Cuál sería la probabilidad de que nuestros caminos hubieran convergido hasta llevarnos aquí, hasta este banco, tú y yo, viejos y cansados: juntos; se preguntaba mientras movía sus ojos dentro de su órbita, levantándolos, primero a derechas y luego a izquierdas, atrayendo una mixtura de memoria e imaginación a ese instante; buscando una respuesta. Lo poco que sabía de matemáticas inundó su cerebro levemente, le resultó familiar que en el denominador había que poner los casos posibles… su mente estuvo a punto de desbordarse, cuántos futuros me esperaban, cuántos cruces de caminos me hubieran llevado a uno u otro, cuántos desprecié sin siquiera mirar adónde podían llevarme, cuántos hice míos arrepintiéndome al segundo.
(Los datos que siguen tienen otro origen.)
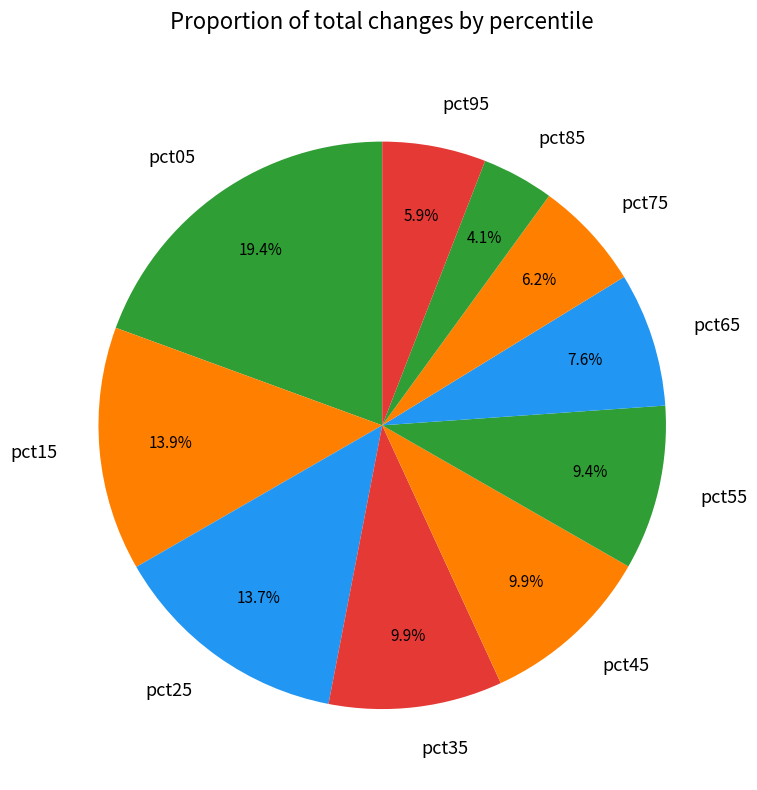

Combined, do pct05 and pct95 account for over 50%?

No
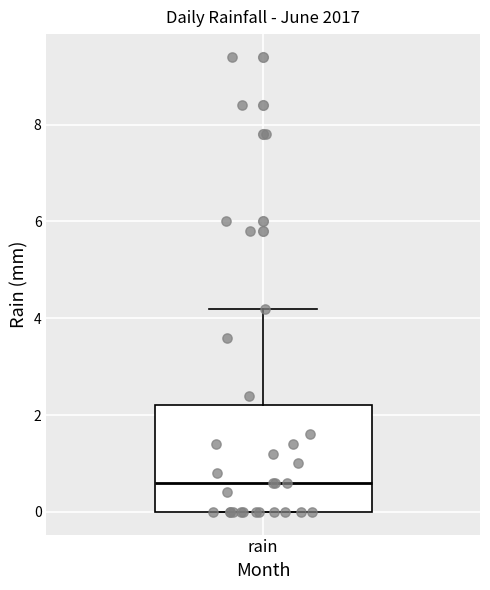

Where is the lower edge of the box for rain on the y-axis? The values are not printed on the chart, so give them approximately, as read against the axis.

0.0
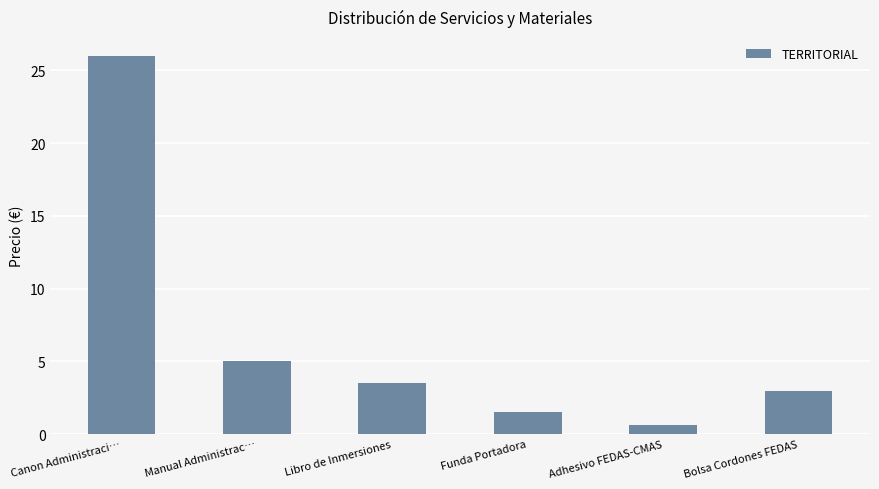

The chart shows a value of 26.0 at Canon Administraci…. True or false?

True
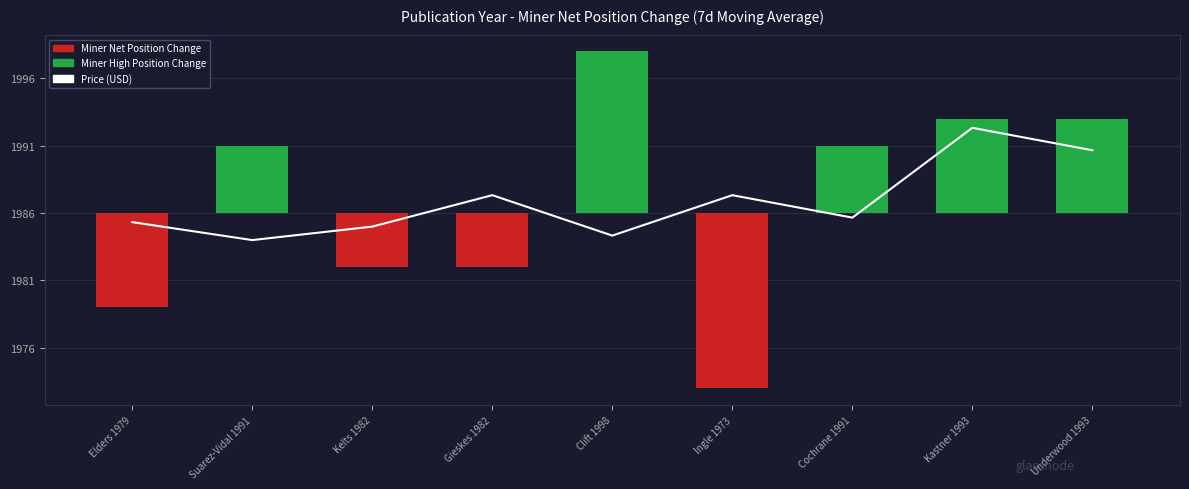

Which series changed the most between Kelts 1982 and Clift 1998?

Miner Net Position Change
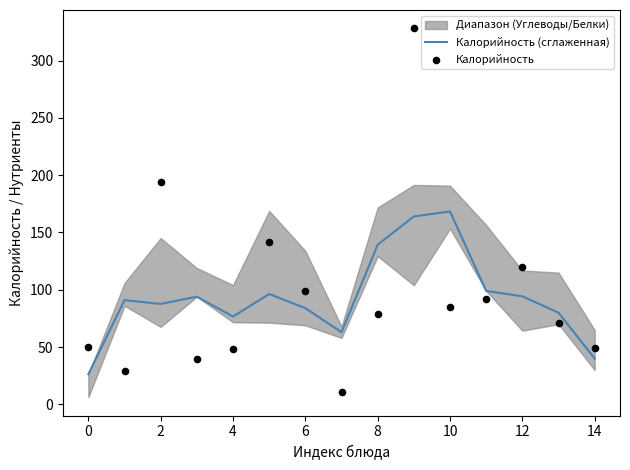

At how many categories does at least one series exceed 208?

1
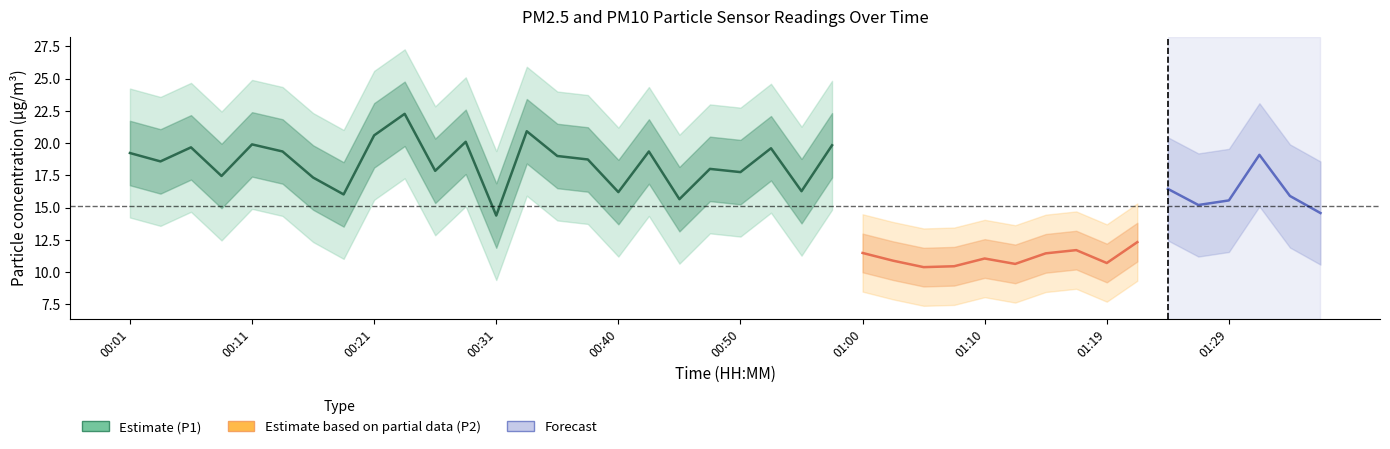

Does the chart have visible grid lines?

No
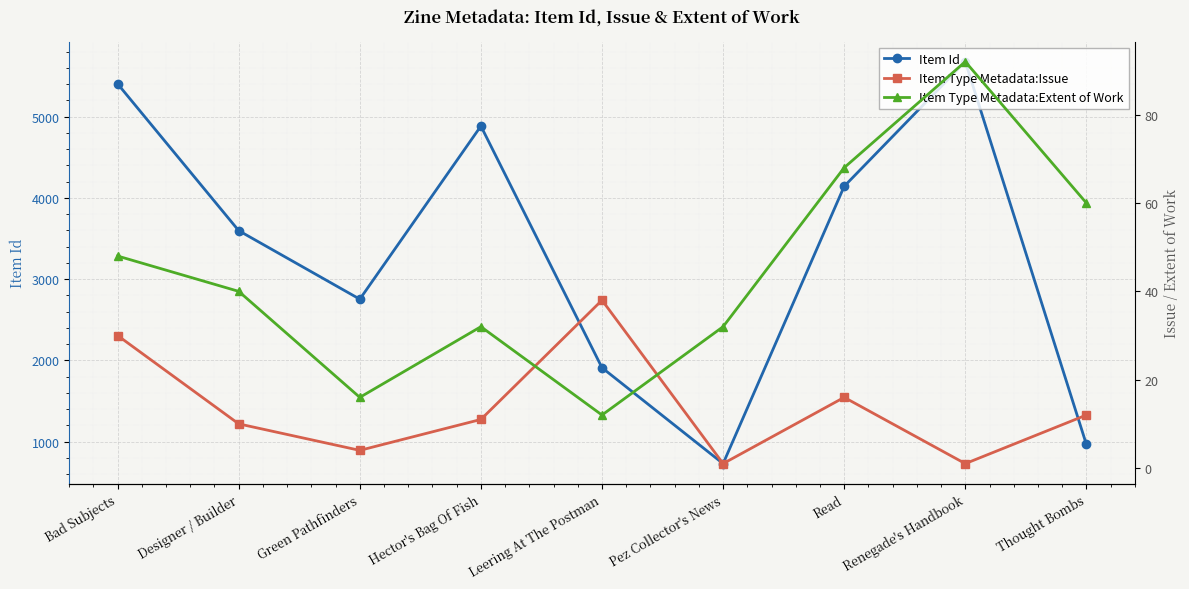

Reading left to right, transcribe all the data shown in this chart.

Item Id: 5405	3597	2753	4885	1909	728	4143	5678	964
Item Type Metadata:Issue: 30	10	4	11	38	1	16	1	12
Item Type Metadata:Extent of Work: 48	40	16	32	12	32	68	92	60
Fue corto el itinerario trazado mentalmente; se deshizo de este pensamiento con un movimiento casi involuntario de su cuerpo buscando una postura más cómoda en el banco de madera desgastado, pintado de azul (muy cerca, en otro banco similar, sentadas a horcajadas había dos chicas de unos quince años: hasta que no me pida perdón de rodillas, nada…) El sol, en su cénit, brillaba y calentaba de un modo extraordinario para las fechas del año que corrían, lo cual no impidió que acomodara la bufanda más estrechamente a su cuello; un cuello pálido, casi verde, en el cada vena se distinguía (anda, no seas tonta, no se lo tengas en cuenta… ah, ¿sabes? el otro día, su amigo, el que siempre va con él… se me quedó mirando las tetas fijamente, sin importarle que yo me hubiera dado cuenta… ya ves, ¿te puedes creer que hasta me gustó que lo hiciera?)
Se escoró hacia un lado dejando la oquedad necesaria para que su mano derecha sacara un paquete de tabaco del bolsillo derecho del abrigo y, lentamente, extrajo un cigarro del mismo, llevándoselo a la boca todavía más pausadamente. Del mismo modo sacó su encendedor y prendió el cigarro. Expulsó el humo de la primera calada y quedó ensimismado viendo como prácticamente quedaba suspendido en el aire. No corría la más mínima brisa. Ni el tiempo. Para él se había estancado, la rutina de sus días, jubilado, sin obligaciones, solo en casa… inexorable pero muy lento, lentísimo … así corría. Cada día los mismos gestos, las mismas situaciones, las mismas conversaciones con vecinos y con los pocos amigos que le quedaban (la muerte había empezado su batida) y que rara vez estaban disponibles para una simple partida al dominó o una conversación medianamente interesante… y un momento todos días, cada día de los últimos años, donde le asaltaba el enigma de qué tendría que haber ocurrido para estar con ella, en ese instante, unas veces en el banco del parque, o sentada a la misma mesa que él, o haciendo la compra… y la cascada de bifurcaciones en el camino de la vida que lo llevaron hasta ahí, a estar sirviéndose la cena, después de volver del parque y haber caído, hacía rato, la tarde, solo en un día un poco más caluroso de la cuenta de su particular invierno.